Franchises told to bite bullet, prepare for acceleration
Franchising, the proven business to easier and quick foray into business at higher success rate, also took severe beating from COVID-19, but an industry guru told players to bite the bullet and prepare for acceleration.
Samie Lim, known as the father Philippine franchising, said in a webinar hosted by the Philippine Franchising Association that all is not lost in business.
A COVID-19 survivor, Lim drew a parallelism of his fight and recovery from the illness to the franchising industry’s journey during this pandemic.
“I recently recovered from COVID-19, by God’s grace and mercy, I was given another chance to live and continue to be of service. It has been a long and difficult 60day journey, and as I recount my story, I couldn’t help but think of franchising and how my experience can be paralleled to the industry’s own road to recovery,” said Lim.
To recover from the disease and to survive in business, Lim cited the 3 As – Accept, Assess, and Act as soon as possible.
He advised franchise players to get a third party, particularly a Certified Franchise Executive, for an objective assessment of company’s health. He did the same by going to the doctors for assessment.
Next, he said, assess the viability of every franchisee. “Have a serious meeting with your franchisees and think of ways to keep the company afloat,” he said.
After the assessment process, the next thing is acceptance that you are sick.

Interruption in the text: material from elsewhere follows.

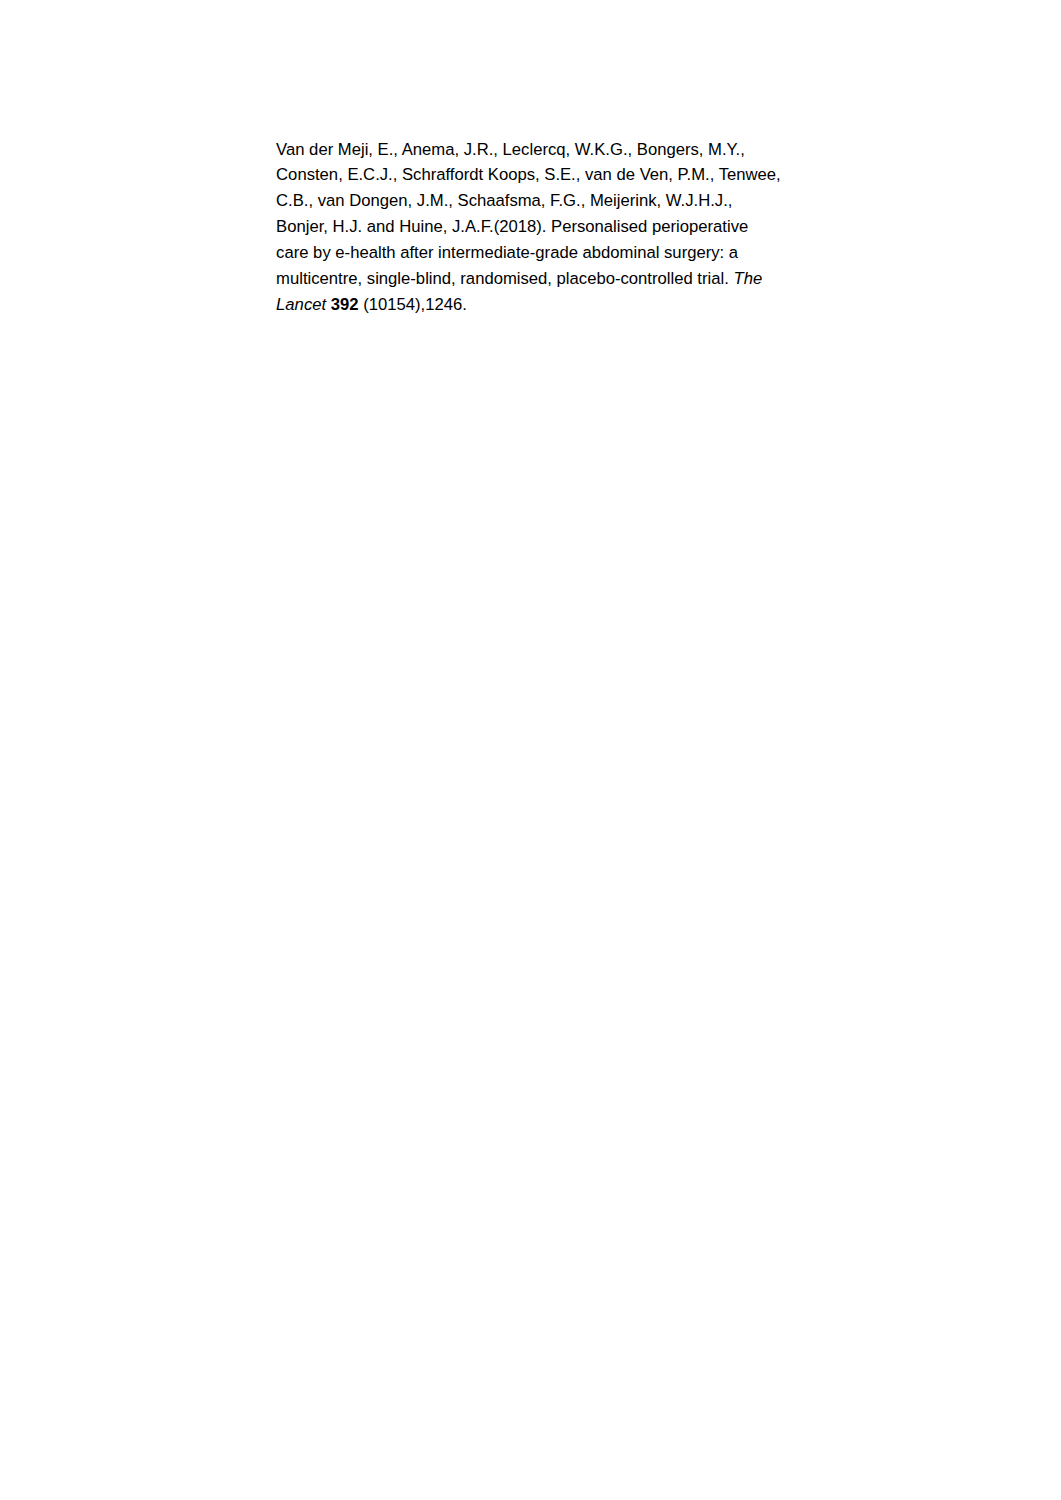Van der Meji, E., Anema, J.R., Leclercq, W.K.G., Bongers, M.Y., Consten, E.C.J., Schraffordt Koops, S.E., van de Ven, P.M., Tenwee, C.B., van Dongen, J.M., Schaafsma, F.G., Meijerink, W.J.H.J., Bonjer, H.J. and Huine, J.A.F.(2018). Personalised perioperative care by e-health after intermediate-grade abdominal surgery: a multicentre, single-blind, randomised, placebo-controlled trial. The Lancet 392 (10154),1246.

“You have to accept reality, what COVID did, is doing and will be doing to your business. You have accept your company’s financial limitations and its ability to meet all the financial obligations, such as rental, payroll, utilities, maintenance of the commissaries, warehousing, and delivery. The final step is Act ASAP. “You should act ASAP to stop the bleeding, cut unnecessary operating expenses at this time, close underperforming stores that could not make more than the operating expense,” he said.
He urged to renegotiate suppliers terms, landlords, aggressively tap digital technologies, and implement health protocols.
Lim, who owns the country’s chain of home furnishing store BLIMs, added another A for Accelerate.
Lim noted that after the Great Depression in 1929 and the Asian Financial Crisis in 1997, franchising was one of the sectors that recovered the fastest and prospered.
He expects 2021-25 as the Golden Years for Franchising. This is because the industry has the biggest pool of potential franchisees.
He said the many vacant spaces will give a retailer the perfect opportunity to expand once lockdown is over, not only in the Philippines, but worldwide.
“After this crisis, new market opportunities will emerge.A new market/community will be created, as people migrate to a safer environment and less densely populated areas,” he said.
He expects new opportunities in the food sector: food delivery services, lunch boxes, dark kitchens, and healthy options.
In the retail sector, he said, new businesses will emerge like stores selling beauty products for clients to regain their pre-COVID beauty, vitamins stores, gardening, hobbies and less expensive ventures.
In the service sector, he sees the rise of nursing homes, retirement homes, caregivers and elderly care, clinics for family and marriage counseling and mental health, explosion of microfinancing franchises, home schools, professional cleaning services, columbarium and cremation services.